### Requisito
Reproduce literalmente el fragmento del texto sobre el caso Madaula que va desde "El malestar en" hasta "turullista y borrassista.", ambos incluidos.

El malestar en las filas de Junts per Catalunya por el caso Madaula va a más. Después de la reunión que este jueves ha mantenido la secretaria segunda de la Mesa con la presidenta del Parlament, Anna Erra, en la que la última le ha abierto la puerta a dejar el cargo del órgano rector, algunos diputados del grupo parlamentario han publicado en X (antes, Twitter) un mensaje contra la que también es vicepresidenta de la formación: "La discrepancia política no es violencia institucional y/o machista, es democracia". El discurso de Aurora Madaula el pasado viernes en el Parlament de les Dones, en que denunció haber sufrido "violencias machistas silenciosas" por parte de compañeros de partido, han evidenciado todavía más la pugna entre el sector turullista y borrassista.

Entre los diputados que se han manifestado al respecto a través de X hay David Saldoni, miembro de la permanente del partido, secretario de Política Municipal y adjunto de Jordi Turull: "La visión de muchos diputados/as no es despreciable en la interpretación de los hechos. Más allá de las sensaciones personales que requieren y tienen todo el apoyo, la verdad es que la discrepancia política, por muy reiterada y manifiesta que sea, no es violencia, es democracia". Todavía sobre los parlamentarios que han hecho un tuit, está Maite Selva, alcaldesa de Begur, que ha destacado que "la diversidad de opiniones enriquece un proyecto político". En esta línea, ha apelado al "respeto de las mayorías", sean "compartidas o no": "La discrepancia política no se puede considerar nunca violencia institucional y/o machista".

### Material suministrado

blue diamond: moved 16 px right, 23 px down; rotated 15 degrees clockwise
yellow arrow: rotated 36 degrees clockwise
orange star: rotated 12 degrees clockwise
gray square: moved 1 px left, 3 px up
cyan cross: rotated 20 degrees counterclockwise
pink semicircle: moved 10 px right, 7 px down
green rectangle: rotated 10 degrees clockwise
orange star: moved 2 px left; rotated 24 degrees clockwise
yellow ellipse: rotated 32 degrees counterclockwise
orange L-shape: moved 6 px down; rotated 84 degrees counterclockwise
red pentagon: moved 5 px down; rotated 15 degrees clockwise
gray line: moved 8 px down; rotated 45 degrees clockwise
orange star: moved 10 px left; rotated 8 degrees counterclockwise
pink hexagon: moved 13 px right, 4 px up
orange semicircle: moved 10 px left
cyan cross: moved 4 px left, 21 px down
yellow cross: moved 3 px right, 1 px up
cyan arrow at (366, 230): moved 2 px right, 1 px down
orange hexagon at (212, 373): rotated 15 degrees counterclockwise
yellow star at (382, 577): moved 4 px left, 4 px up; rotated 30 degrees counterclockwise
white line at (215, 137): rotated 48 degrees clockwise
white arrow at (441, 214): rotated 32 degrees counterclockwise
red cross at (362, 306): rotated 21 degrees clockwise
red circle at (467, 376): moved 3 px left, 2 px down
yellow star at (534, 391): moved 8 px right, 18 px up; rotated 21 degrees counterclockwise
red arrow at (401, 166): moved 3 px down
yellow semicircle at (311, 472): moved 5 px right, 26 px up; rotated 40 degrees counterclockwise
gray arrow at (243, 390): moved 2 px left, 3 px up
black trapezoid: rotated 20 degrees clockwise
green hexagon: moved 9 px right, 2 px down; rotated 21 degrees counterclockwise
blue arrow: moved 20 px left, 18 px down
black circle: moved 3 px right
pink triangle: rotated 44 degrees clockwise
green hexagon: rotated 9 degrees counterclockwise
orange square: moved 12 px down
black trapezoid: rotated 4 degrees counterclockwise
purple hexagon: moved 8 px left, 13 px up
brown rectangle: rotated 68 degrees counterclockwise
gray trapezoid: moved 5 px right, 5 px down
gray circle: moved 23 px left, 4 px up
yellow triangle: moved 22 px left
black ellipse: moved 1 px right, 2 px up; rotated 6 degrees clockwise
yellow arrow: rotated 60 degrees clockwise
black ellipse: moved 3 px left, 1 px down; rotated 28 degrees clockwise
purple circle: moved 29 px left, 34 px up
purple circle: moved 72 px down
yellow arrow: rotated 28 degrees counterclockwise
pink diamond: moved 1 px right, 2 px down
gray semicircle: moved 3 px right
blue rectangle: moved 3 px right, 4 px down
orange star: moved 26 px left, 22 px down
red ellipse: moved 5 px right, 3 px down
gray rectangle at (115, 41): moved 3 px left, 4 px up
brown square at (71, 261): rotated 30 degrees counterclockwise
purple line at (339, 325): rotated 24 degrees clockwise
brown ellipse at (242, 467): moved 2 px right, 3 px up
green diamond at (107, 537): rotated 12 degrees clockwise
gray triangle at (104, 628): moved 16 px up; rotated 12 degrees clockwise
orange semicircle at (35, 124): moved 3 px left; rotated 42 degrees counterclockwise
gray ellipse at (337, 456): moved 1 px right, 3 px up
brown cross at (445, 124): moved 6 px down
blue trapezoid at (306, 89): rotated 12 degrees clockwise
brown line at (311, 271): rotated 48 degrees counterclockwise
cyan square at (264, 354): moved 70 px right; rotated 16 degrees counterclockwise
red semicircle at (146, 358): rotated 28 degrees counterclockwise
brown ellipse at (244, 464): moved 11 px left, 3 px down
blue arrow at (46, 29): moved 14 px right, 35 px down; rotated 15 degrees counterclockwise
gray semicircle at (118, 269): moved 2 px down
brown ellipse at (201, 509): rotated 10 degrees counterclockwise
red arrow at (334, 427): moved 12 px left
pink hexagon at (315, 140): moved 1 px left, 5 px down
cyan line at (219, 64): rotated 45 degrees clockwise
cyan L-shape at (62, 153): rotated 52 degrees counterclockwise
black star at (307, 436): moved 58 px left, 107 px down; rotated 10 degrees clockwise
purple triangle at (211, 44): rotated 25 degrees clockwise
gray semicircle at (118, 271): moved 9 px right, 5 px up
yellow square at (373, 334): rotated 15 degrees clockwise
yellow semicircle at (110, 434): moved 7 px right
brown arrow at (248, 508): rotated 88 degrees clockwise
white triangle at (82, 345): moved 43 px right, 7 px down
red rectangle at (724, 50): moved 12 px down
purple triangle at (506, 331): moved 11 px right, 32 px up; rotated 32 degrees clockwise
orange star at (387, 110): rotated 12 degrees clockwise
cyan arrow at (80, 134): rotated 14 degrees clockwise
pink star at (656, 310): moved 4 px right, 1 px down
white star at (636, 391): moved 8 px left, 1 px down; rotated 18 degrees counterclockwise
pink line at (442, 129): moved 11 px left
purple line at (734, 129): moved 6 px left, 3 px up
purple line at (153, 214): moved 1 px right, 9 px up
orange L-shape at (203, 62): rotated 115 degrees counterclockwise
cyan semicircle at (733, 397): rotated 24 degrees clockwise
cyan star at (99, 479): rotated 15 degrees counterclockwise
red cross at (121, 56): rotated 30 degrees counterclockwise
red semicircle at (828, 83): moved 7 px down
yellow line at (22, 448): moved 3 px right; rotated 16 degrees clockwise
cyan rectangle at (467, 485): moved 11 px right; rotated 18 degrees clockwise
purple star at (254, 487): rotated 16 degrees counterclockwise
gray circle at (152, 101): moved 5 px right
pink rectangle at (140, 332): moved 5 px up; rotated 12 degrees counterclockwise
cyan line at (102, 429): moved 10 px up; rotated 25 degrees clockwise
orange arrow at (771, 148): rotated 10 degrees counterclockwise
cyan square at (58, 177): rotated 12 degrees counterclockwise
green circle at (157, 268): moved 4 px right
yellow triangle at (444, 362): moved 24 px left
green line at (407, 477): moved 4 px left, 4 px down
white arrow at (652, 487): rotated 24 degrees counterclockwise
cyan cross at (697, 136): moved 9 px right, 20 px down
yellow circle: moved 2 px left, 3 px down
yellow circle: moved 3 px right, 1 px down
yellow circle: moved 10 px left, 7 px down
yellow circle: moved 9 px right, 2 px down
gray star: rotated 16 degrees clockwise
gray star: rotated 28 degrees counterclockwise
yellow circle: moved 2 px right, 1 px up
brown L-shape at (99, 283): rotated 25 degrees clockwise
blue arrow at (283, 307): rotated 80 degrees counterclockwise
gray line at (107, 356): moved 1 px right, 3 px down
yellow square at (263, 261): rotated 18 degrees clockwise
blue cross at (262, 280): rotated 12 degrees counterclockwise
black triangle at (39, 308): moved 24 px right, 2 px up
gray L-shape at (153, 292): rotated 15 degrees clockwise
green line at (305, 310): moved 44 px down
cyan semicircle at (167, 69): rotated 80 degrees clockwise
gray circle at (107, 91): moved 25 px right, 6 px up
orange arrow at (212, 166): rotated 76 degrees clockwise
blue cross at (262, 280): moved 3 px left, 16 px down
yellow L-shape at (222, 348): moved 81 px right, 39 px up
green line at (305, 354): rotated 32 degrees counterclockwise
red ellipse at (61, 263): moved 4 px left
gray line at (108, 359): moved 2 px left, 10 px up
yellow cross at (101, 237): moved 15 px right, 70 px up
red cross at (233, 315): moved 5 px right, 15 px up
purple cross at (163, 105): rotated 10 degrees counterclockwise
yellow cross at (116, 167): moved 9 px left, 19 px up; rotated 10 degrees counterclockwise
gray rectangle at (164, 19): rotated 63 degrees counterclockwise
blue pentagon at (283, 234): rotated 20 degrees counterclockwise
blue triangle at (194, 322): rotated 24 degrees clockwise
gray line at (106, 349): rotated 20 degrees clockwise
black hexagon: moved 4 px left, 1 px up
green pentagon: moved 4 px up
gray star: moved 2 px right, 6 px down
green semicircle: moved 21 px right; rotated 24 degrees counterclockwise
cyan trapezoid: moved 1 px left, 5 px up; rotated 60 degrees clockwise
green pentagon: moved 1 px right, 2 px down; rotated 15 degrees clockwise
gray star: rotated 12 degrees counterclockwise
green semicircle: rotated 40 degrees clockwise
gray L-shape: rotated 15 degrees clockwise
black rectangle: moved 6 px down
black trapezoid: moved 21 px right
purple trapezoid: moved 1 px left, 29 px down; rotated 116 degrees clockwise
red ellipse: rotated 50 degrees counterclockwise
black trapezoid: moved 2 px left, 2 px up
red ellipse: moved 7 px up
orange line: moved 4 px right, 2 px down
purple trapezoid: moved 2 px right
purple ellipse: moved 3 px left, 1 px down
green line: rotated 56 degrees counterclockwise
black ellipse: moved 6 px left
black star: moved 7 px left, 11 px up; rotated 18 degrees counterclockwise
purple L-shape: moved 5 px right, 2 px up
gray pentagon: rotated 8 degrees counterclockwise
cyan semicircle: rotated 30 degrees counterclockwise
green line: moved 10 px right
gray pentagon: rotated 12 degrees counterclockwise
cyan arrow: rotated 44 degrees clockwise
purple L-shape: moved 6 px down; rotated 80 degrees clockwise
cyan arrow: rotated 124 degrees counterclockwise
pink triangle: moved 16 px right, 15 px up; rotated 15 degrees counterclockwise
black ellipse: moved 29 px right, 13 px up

### Resultado obtenido
El malestar en las filas de Junts per Catalunya por el caso Madaula va a más. Después de la reunión que este jueves ha mantenido la secretaria segunda de la Mesa con la presidenta del Parlament, Anna Erra, en la que la última le ha abierto la puerta a dejar el cargo del órgano rector, algunos diputados del grupo parlamentario han publicado en X (antes, Twitter) un mensaje contra la que también es vicepresidenta de la formación: "La discrepancia política no es violencia institucional y/o machista, es democracia". El discurso de Aurora Madaula el pasado viernes en el Parlament de les Dones, en que denunció haber sufrido "violencias machistas silenciosas" por parte de compañeros de partido, han evidenciado todavía más la pugna entre el sector turullista y borrassista.